▶ **EXERCISE DIRECTIONS**: Write out, exactly and only, the lines that run from the top of the records to the line with "17: (688, 325, 1.77)". Include both ends; exclude pictures.

▶ **TASK DATA**:

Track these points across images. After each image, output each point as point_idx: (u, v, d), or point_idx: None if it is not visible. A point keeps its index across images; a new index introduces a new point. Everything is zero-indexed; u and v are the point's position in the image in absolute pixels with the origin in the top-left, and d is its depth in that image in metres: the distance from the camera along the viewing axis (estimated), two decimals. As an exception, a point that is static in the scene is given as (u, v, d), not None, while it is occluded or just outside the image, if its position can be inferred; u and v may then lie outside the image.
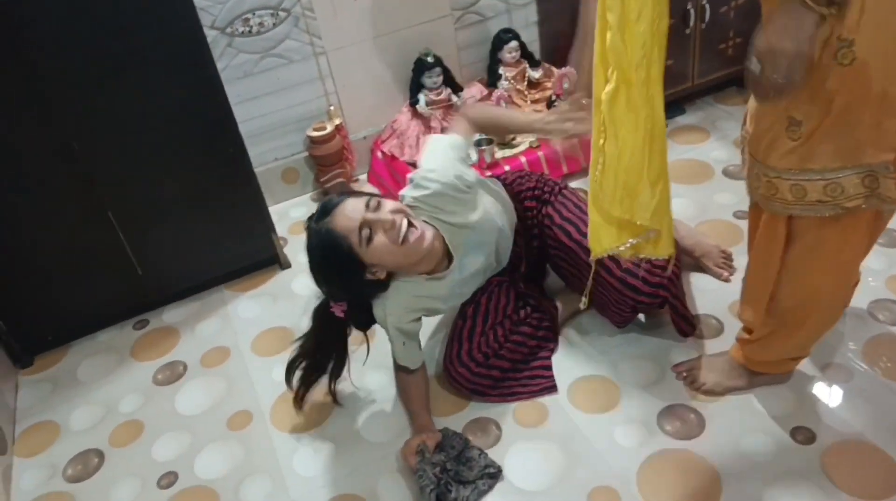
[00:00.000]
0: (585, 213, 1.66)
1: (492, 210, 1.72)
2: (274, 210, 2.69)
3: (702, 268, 2.02)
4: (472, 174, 1.64)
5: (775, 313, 1.46)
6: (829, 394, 1.62)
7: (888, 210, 1.24)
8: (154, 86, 1.93)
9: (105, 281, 2.13)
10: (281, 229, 2.57)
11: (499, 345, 1.73)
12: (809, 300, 1.41)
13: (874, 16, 1.04)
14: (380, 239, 1.46)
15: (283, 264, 2.36)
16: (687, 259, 2.02)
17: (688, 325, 1.77)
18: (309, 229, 1.52)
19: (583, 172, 2.57)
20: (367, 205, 1.47)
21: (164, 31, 1.87)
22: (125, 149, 1.97)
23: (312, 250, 1.52)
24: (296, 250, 2.46)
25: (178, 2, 1.85)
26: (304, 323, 2.07)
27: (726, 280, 1.96)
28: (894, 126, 1.13)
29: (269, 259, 2.35)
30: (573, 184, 2.46)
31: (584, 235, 1.56)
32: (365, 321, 1.71)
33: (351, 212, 1.47)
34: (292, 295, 2.25)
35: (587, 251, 1.61)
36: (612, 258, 1.49)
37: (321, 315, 1.69)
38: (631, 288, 1.64)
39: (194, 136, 2.04)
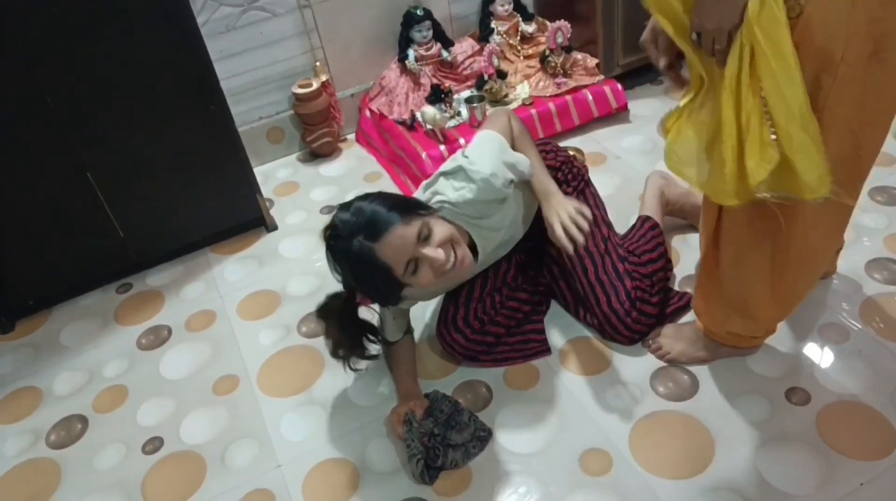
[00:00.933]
0: (600, 225, 1.72)
1: (520, 209, 1.65)
2: (260, 170, 2.63)
3: (694, 227, 1.98)
4: (510, 176, 1.51)
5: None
6: (824, 355, 1.59)
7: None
8: (131, 40, 1.84)
9: (86, 244, 2.07)
10: (266, 190, 2.51)
11: (495, 312, 1.69)
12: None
13: None
14: (425, 271, 1.36)
15: (270, 226, 2.31)
16: (679, 220, 1.99)
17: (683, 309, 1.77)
18: (347, 241, 1.33)
19: (576, 130, 2.51)
20: (419, 237, 1.34)
21: (139, -18, 1.78)
22: (102, 105, 1.89)
23: (351, 263, 1.36)
24: (282, 212, 2.40)
25: (153, -49, 1.77)
26: (290, 288, 2.05)
27: None
28: (829, 85, 1.08)
29: (255, 220, 2.29)
30: (565, 143, 2.42)
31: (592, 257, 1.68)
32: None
33: (401, 246, 1.32)
34: (279, 257, 2.20)
35: (584, 271, 1.68)
36: (603, 291, 1.65)
37: (335, 313, 1.55)
38: (612, 327, 1.67)
39: (174, 93, 1.96)
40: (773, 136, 1.10)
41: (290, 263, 2.17)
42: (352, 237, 1.31)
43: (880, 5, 1.02)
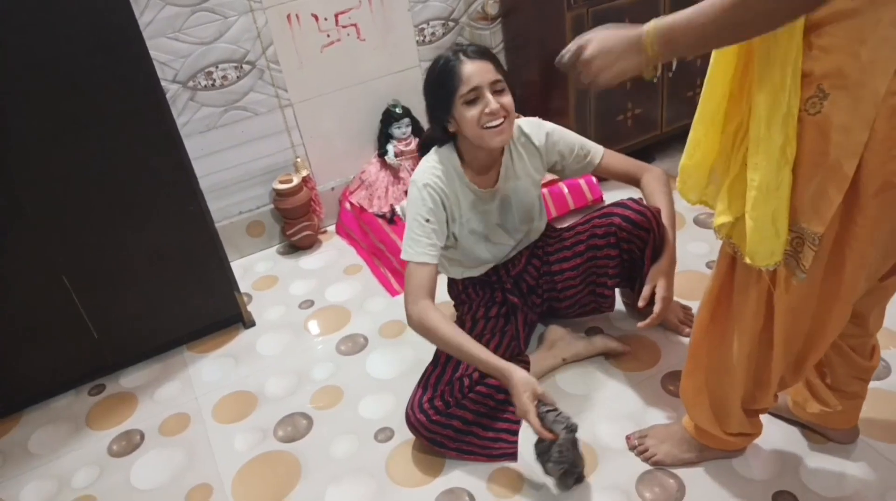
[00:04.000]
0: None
1: (534, 203, 1.85)
2: (239, 264, 2.63)
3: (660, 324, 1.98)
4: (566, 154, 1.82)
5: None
6: (811, 457, 1.56)
7: (796, 280, 1.18)
8: (110, 143, 1.86)
9: (58, 347, 2.03)
10: (245, 285, 2.50)
11: (462, 395, 1.66)
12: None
13: (856, 85, 1.00)
14: (477, 109, 1.57)
15: (248, 323, 2.28)
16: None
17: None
18: (449, 52, 1.60)
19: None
20: (493, 84, 1.57)
21: (120, 87, 1.81)
22: (80, 208, 1.90)
23: (438, 62, 1.62)
24: (261, 307, 2.38)
25: (136, 58, 1.80)
26: (267, 388, 2.01)
27: (687, 335, 1.93)
28: (836, 198, 1.07)
29: (233, 317, 2.27)
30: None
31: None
32: (431, 139, 1.77)
33: (478, 74, 1.56)
34: (256, 355, 2.17)
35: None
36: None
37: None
38: (620, 205, 1.81)
39: (152, 194, 1.97)
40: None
41: (268, 361, 2.13)
42: (456, 51, 1.59)
43: None
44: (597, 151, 1.84)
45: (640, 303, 1.67)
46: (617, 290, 1.98)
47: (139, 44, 1.81)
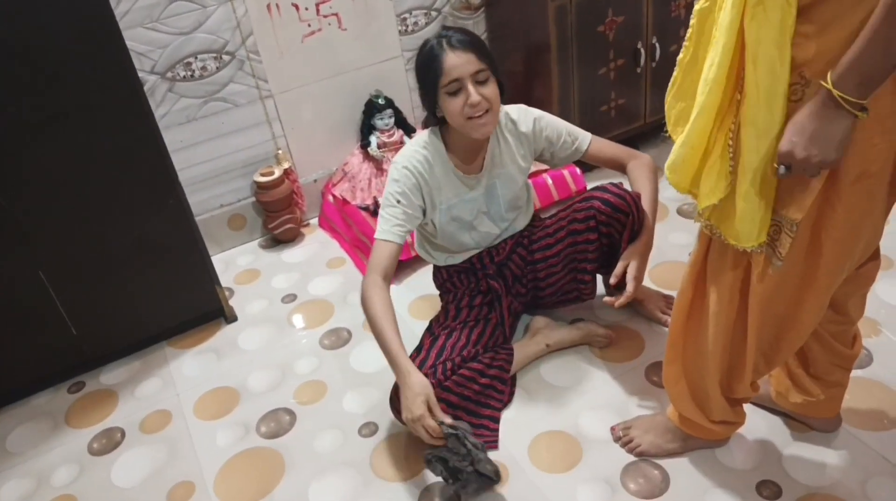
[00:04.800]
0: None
1: (521, 191, 1.86)
2: (220, 258, 2.60)
3: (641, 314, 2.00)
4: (552, 140, 1.81)
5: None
6: (794, 446, 1.57)
7: (773, 267, 1.18)
8: (87, 135, 1.83)
9: (36, 343, 2.00)
10: (227, 279, 2.47)
11: (445, 377, 1.65)
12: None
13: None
14: (459, 100, 1.57)
15: (229, 317, 2.26)
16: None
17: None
18: (434, 39, 1.59)
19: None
20: (476, 75, 1.56)
21: (96, 78, 1.78)
22: (57, 202, 1.86)
23: (423, 49, 1.61)
24: (243, 301, 2.36)
25: (112, 48, 1.77)
26: (249, 383, 1.99)
27: (665, 324, 1.93)
28: (816, 186, 1.07)
29: (214, 312, 2.24)
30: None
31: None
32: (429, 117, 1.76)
33: (461, 65, 1.55)
34: (238, 350, 2.14)
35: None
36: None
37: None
38: (600, 188, 1.80)
39: (131, 187, 1.94)
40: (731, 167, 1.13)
41: (250, 356, 2.11)
42: (440, 37, 1.57)
43: (880, 133, 1.02)
44: (584, 137, 1.83)
45: (612, 280, 1.67)
46: (600, 279, 1.97)
47: (115, 34, 1.77)
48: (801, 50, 1.01)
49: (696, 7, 1.11)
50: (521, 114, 1.78)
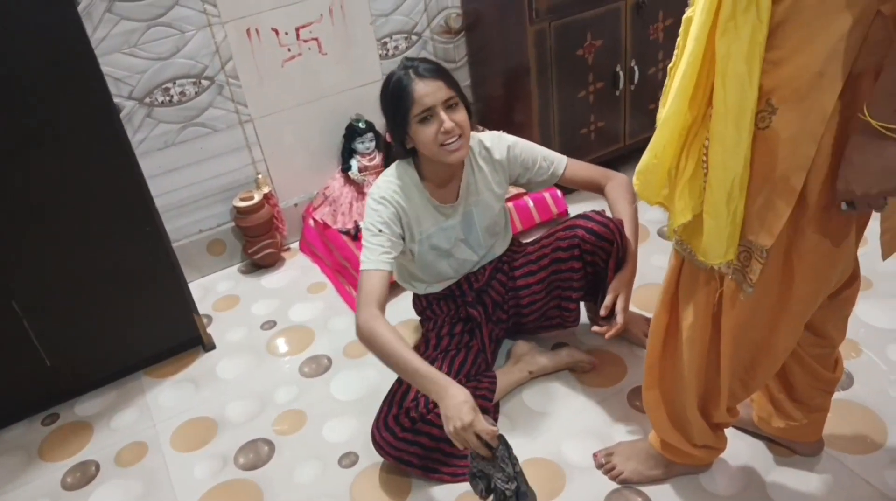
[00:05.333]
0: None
1: (499, 217, 1.85)
2: (199, 284, 2.57)
3: (625, 338, 1.99)
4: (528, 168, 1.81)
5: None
6: (776, 471, 1.56)
7: (744, 294, 1.18)
8: (61, 162, 1.80)
9: (9, 375, 1.96)
10: (205, 306, 2.44)
11: (427, 410, 1.63)
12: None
13: (805, 99, 1.01)
14: (431, 129, 1.56)
15: (208, 346, 2.22)
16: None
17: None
18: (401, 70, 1.58)
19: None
20: (447, 102, 1.56)
21: (71, 105, 1.76)
22: (31, 229, 1.83)
23: (390, 80, 1.60)
24: (222, 329, 2.32)
25: (87, 75, 1.75)
26: (228, 413, 1.95)
27: None
28: (785, 212, 1.07)
29: (192, 340, 2.21)
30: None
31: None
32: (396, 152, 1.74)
33: (430, 93, 1.54)
34: (216, 379, 2.11)
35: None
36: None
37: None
38: (583, 216, 1.81)
39: (107, 215, 1.91)
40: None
41: (229, 385, 2.08)
42: (406, 68, 1.56)
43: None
44: (560, 161, 1.82)
45: (602, 312, 1.67)
46: (582, 304, 1.96)
47: (90, 60, 1.76)
48: (768, 77, 1.02)
49: (685, 15, 1.11)
50: (495, 142, 1.78)
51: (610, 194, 1.81)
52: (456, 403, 1.40)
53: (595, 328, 1.67)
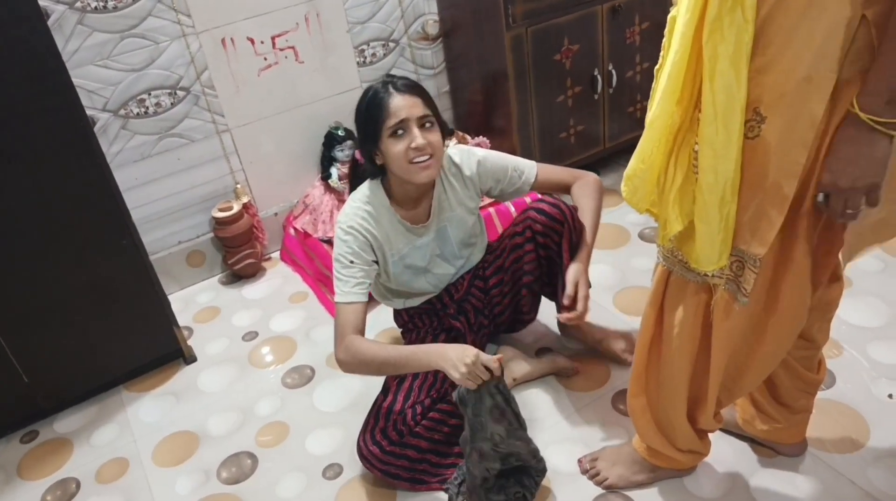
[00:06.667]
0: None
1: (473, 228, 1.83)
2: (179, 296, 2.55)
3: (602, 354, 1.95)
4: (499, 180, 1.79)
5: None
6: (761, 473, 1.56)
7: (739, 304, 1.18)
8: (33, 177, 1.78)
9: (-15, 393, 1.93)
10: (186, 318, 2.41)
11: (415, 423, 1.63)
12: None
13: (793, 104, 1.00)
14: (403, 143, 1.53)
15: (188, 358, 2.20)
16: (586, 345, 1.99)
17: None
18: (379, 83, 1.58)
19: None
20: (422, 120, 1.54)
21: (43, 118, 1.73)
22: (4, 246, 1.80)
23: (367, 93, 1.59)
24: (202, 341, 2.30)
25: (58, 87, 1.73)
26: (209, 426, 1.93)
27: (629, 364, 1.86)
28: (778, 220, 1.07)
29: (173, 353, 2.18)
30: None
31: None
32: (363, 172, 1.72)
33: (406, 108, 1.53)
34: (197, 392, 2.08)
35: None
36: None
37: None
38: (537, 200, 1.79)
39: (81, 229, 1.89)
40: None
41: (210, 398, 2.05)
42: (385, 83, 1.56)
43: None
44: (530, 170, 1.80)
45: (566, 302, 1.64)
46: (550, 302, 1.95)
47: (61, 73, 1.73)
48: (754, 85, 1.01)
49: (670, 15, 1.11)
50: (465, 158, 1.74)
51: (575, 192, 1.79)
52: (458, 350, 1.43)
53: (559, 315, 1.65)
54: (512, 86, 2.47)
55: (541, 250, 1.79)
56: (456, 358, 1.41)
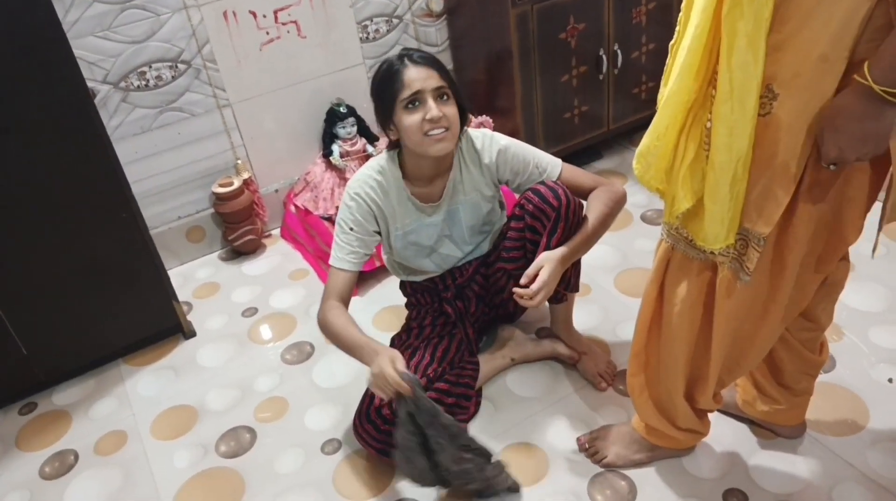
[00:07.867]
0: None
1: (488, 221, 1.79)
2: (179, 271, 2.54)
3: (580, 373, 1.87)
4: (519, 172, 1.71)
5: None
6: (760, 454, 1.57)
7: (741, 282, 1.17)
8: (34, 149, 1.76)
9: (-16, 365, 1.92)
10: (185, 293, 2.40)
11: None
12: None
13: (807, 84, 0.99)
14: (417, 115, 1.50)
15: (188, 333, 2.19)
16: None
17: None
18: (396, 55, 1.55)
19: None
20: (437, 92, 1.51)
21: (43, 90, 1.71)
22: (4, 218, 1.79)
23: (384, 68, 1.56)
24: (202, 316, 2.29)
25: (59, 59, 1.71)
26: (208, 401, 1.93)
27: (602, 389, 1.80)
28: (784, 200, 1.06)
29: (172, 328, 2.18)
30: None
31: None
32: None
33: (422, 79, 1.50)
34: (196, 367, 2.08)
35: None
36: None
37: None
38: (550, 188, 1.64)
39: (81, 202, 1.87)
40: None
41: (209, 373, 2.05)
42: (402, 56, 1.53)
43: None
44: (553, 168, 1.68)
45: (523, 280, 1.52)
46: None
47: (62, 44, 1.71)
48: (770, 62, 1.00)
49: None
50: (486, 144, 1.68)
51: (591, 195, 1.67)
52: (382, 359, 1.42)
53: (514, 288, 1.54)
54: (516, 64, 2.44)
55: (528, 232, 1.68)
56: (375, 365, 1.43)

▶ **RESPONSE AREA**:
Track these points across images. After each image, output each point as point_idx: (u, v, d), or point_idx: None if it is not visible. A point keeps its index across images; a new index introduces a new point. Everything is zero-indexed; u and v are the point's position in the image in absolute pixels with the origin in the top-left, and d is its depth in that image in metres: the distance from the camera along the viewing axis (estimated), two decimals. As an exception, a point that is static in the scene is given as (u, v, d), not None, while it is occluded or just outside the image, if its position can be inferred; u and v may then lie outside the image.
[00:00.000]
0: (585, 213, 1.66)
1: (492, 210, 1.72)
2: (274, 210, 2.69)
3: (702, 268, 2.02)
4: (472, 174, 1.64)
5: (775, 313, 1.46)
6: (829, 394, 1.62)
7: (888, 210, 1.24)
8: (154, 86, 1.93)
9: (105, 281, 2.13)
10: (281, 229, 2.57)
11: (499, 345, 1.73)
12: (809, 300, 1.41)
13: (874, 16, 1.04)
14: (380, 239, 1.46)
15: (283, 264, 2.36)
16: (687, 259, 2.02)
17: (688, 325, 1.77)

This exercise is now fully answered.